Yine nesnel gerçekliği bulunmayan para için yaptığı çıkarımları/tanımlamaları günümüze uyarlıyor. Buna tekrar değineceğim.
Siyahi ve beyaz insanların ayrımına örnek verirken tam da yerine oturan bir Harari yorumu var ve şöyle; “Biyolojik açıdan her şeyi yapabiliyorken kurgusal kültürün oluşumuyla bu durum kısıtlanır. Çünkü Hindu inanışının temelinde -günümüzdeki bir çok inanış gibi-temizlik ve kirlilik yatar. Öyle ki bu inanış, kirli olan her şey kötü temiz olan her şey güzel anlatımıyla basitçe açıklanır. Siyahileri beyazlardan ayıran tek şey dış görünüşü olmasına rağmen ‘kirli’ temsilini onlar üstlenir, beyazlar ise ‘temiz’i temsil ederken sadece bu tesadüfi çıkarım sayesinde hiyerarşinin üst kademisinde yerini alır.” Yazar buna kısır döngü demiş. Bu farklılıklar erkek-kadın ilişkisinde de bir geçiş olarak görüyor.

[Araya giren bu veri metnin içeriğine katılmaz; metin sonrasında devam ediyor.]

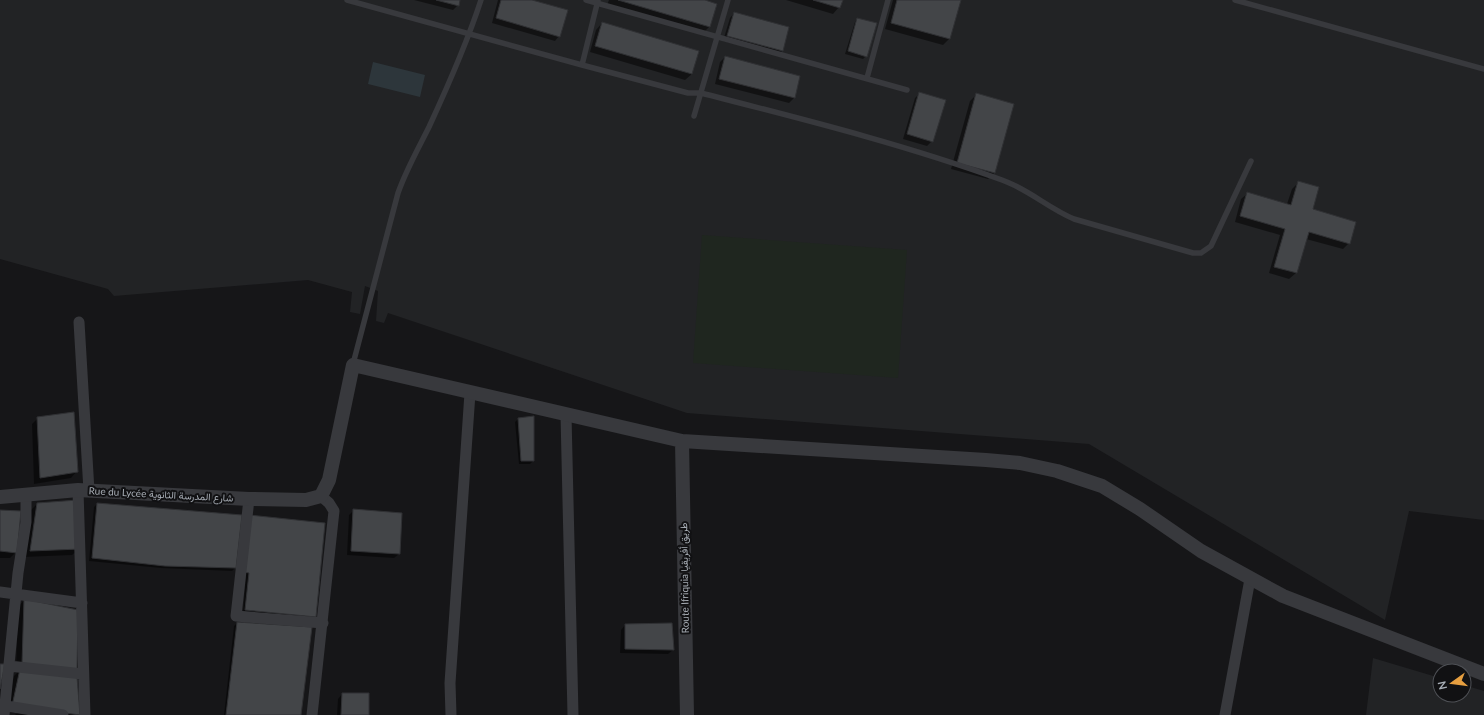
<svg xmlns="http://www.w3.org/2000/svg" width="1484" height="715" font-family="Lato,Vazirmatn,sans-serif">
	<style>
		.built { fill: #222325 }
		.green { fill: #1f261f }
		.water { fill: #2d363b }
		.shadow { fill: #0007 }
		.building { fill: #434548; stroke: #303134 }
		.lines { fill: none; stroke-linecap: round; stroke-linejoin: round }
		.service { stroke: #38393d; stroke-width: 5.5 }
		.minor { stroke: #38393d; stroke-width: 11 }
		.tertiary { stroke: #38393d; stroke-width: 14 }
		.labels { text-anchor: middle; stroke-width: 4; stroke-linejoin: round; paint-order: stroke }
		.street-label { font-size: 10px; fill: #a9afb7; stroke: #111113 }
	</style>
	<rect width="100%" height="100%" fill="#161618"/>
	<path class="built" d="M0,0h1484v520l-75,-9 -24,109 -296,-176 -402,-31 -299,-100 -4,10 -8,-2 2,-30 -13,-5 -5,28 -10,-2 2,-20 -44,-12 -194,16 -6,-7 -108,-30z
		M1373,658l67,20v17h24v-10l20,6v24h-118z"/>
	<path class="green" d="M702,235l205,15 -9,128 -205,-15z"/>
	<path class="water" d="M373,62l52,13 -5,22 -52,-13z"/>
	<path class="shadow" d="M414,0h45l-1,5 -5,5z
		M498,0h30l31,36 -4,5 -63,-18z
		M609,0h92l9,26 -7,7 -96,-28z
		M786,0h56l-3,7 -6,7z
		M893,0h67l-10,38 -7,7 -58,-16z
		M734,13l48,38 -5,4 -54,-14 7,-23z
		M857,19l9,37 -3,3 -18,-5 10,-32z
		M602,23l90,51 -7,6 -95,-28 6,-22z
		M725,57l74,19 -5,22 -5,5 -74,-19 5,-22z
		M920,93l12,48 -5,5 -24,-7 12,-41z
		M976,95l37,10 -19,68 -6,6 -37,-10 19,-68z
		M1298,183l14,27 37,33 -6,6 -37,-10 -10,34 -7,6 -20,-6 11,-38 -45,-13 6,-23 7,-6 39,11 5,-15z
		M38,418l39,53 -6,7 -37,6 -2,-60z
		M518,419l15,42 -3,3h-11l-4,-42z
		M37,504l42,45 -7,6 -48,2 7,-47z
		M97,504l138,64 -3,3 -71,-3 -72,-7 5,-54z
		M354,510l45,44 -5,4 -47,-3 2,-40z
		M0,511l16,41 -6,6h-10z
		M247,519l68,98 -72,-4 3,-38h-5z
		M24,600l52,78 3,37h-64l2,-2 -11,-1 8,-36 6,-6h-4l2,-63z
		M237,623l63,92h-76l10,-89z
		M625,625l48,25 -5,4 -48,-1 1,-23z
		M342,694l26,21h-31l1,-16z"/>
	<path class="building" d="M436,0h24l-1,6z
		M501,0h31l36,10 -8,27 -64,-19z
		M618,0h87l12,4 -7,23z
		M813,0h30l-3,8z
		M897,0h64l-11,39 -59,-16z
		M734,12l55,15 -6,24 -56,-15z
		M857,18l20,5 -10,34 -19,-6z
		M602,22l97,29 -7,23 -97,-28z
		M725,56l75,20 -5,22 -76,-19z
		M919,92l27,8 -13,42 -26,-8z
		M976,93l38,11 -19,69 -38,-10z
		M1298,181l21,6 -6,22 43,13 -6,22 -41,-12 -12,41 -23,-6 11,-38 -45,-13 7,-24 44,13z
		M74,412l4,60 -38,6 -3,-61z
		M534,416v45h-13l-3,-43z
		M78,500l2,49 -50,2 7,-48z
		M97,503l145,12 -6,53 -71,-2 -73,-8z
		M353,509l49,4 -2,41 -49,-3z
		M0,510l21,1 -4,42 -17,-2z
		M249,515l76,8 -9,94 -71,-7 4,-37 -5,-1z
		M24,599l54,11 -1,59 -55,-5z
		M237,622l75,5 -11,88h-75z
		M672,623l2,27 -49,-1v-25z
		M0,664h5l-5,25z
		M20,669l57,8 3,38 -68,-9z
		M342,693h27v22h-28z"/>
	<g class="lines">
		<path class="service" d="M347,0l235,65 106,28h13c101,26 202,51 301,87 26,9 46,28 72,39l119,34h8l10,-7 40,-85
			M586,0l321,90
			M1235,0l249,69
			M582,65l16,-65
			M867,78l21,-78
			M694,116l34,-116
			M353,364l45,-171c8,-23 20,-44 31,-66 19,-41 38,-84 52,-127"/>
		<path class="minor" d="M79,322l10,169
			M566,415l7,300
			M78,490l7,225
			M249,499l-13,117 87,7
			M0,592l82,11
			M9,666l74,8
			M0,705l63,10
			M4,715l14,-142 8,-51v-27
			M312,715l22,-204 -5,-8 -8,-7
			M451,715l-1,-32 20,-290
			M1225,715l25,-136"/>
		<path class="tertiary" d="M682,441l5,274
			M0,497l78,-7 171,9 57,1 15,-4 8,-16 24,-115 329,76 304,19 34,3 37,8 45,15 38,23 61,42 82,45 201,78"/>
	</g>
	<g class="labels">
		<g class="street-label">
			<text transform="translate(161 494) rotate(3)" y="4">Rue du Lycée شارع المدرسة الثانوية</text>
			<text transform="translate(684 578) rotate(-91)" y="4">Route Ifriquia طريق أفريقيا</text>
		</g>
	</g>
	<g transform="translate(1452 683) rotate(256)"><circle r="19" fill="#111113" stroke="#4e5055"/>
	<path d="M0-3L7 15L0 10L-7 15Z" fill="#e69f40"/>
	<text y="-6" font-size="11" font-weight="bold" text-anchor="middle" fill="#a9afb7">N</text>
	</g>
</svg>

Bir günümüz ile tarihi kıyaslama örneğinde, “Dünyanın dört bir yanındaki insanlar Fransız Devrimi’nden bu yana eşitlik ve bireysel özgürlüğü temel değerler olarak görmeye başladılar, ki bu değerler aslında birbiriyle çelişir.” Aslında bunun kötü olmadığını söylerken, çelişkinin araştırmaya ve değerlendirmeye ittiğini belirttiğini görüyoruz. Ama asıl problem tutarlılık. Haçlı Seferleri sırasında şövalyeler hem dini bağlılıklarını hem de askeri becerilerini gösterebiliyordu. Anlatılmak istenen çelişki de askerlerin en iyi Hristiyan olduğuna ve Hristiyanların en iyi asker olduğunu kanıtlamak içindi. Günümüzde Amerika politikası da bu çelişkiyle işliyor ve örnek şu; fakirlere, yardıma muhtaç insanlara yapılan yardım vergilerimizle ödenirken bunu neden okula gönderdiğimiz çocuklar için harcayamıyoruz? Bu da paramı istediğim gibi harcayamama neden olur ve çelişkinin doğduğu yer tam da burasıdır.
Geriye dönelim. Uydurmalar, hayal gücümüzde yarattığımız olgulara! İnsan hakları! Yasa! Adalet! Ve en önemlisi para her şeyin başladığı yer! “Para şu ana kadar yaratılmış en evrensel ve en etkili karşılıklı güven sistemidir.” diyen yazar soruyor; “İnsanlar neden paraya inandı?” Cevabı çok basit. “Çünkü komşum inanıyordu. En önemlisi kralım da buna inanıyordu.” İnsanların ortak hayal gücüne dayanan zihinsel devrimden biriydi. Takas ile başlayan bu ticaret yerini renkli kağıtlara bırakmıştı. Sebebi, kolay ve hızlı bir işleyiş yaratmaktı. Günümüze yakın bir örnekle şu ki; çiftlik sahibi köylülerden birinin gayrimenkul ile taşınması imkansız ve bunu takas etmek isterse diyelim kaç deniz kabuğu karşılığı vereceğini bilmiyor ki kaldı ki deniz kabuklarıyla seyahat etmek bu durumdan kurtulmayı sağlayamacaktı. Kısacası, yazarın genel olarak vardığı yer, kurgusallaştırılan bu değerin ortak paydada birleşip, birbirini tanımayan insanların bile güveneceği tek sistem para sayesinde olduğudur.
İnanışlar, izm’ler, millet, yasa, adalet, savaş, para… Bir filozofun sözünü anımsatır ki ‘Keder ile hiçlik arasında bir seçim yapacak olsam, ben kederi seçerdim.’ Yani, size arzu ettiğiniz tüm deneyimlere sunacak bir makineye bağlı olsanız ve bunu bilmiyor olsaydınız, gerçek hayatta yaşayacağınız deneyimlere tercih eder miydiniz?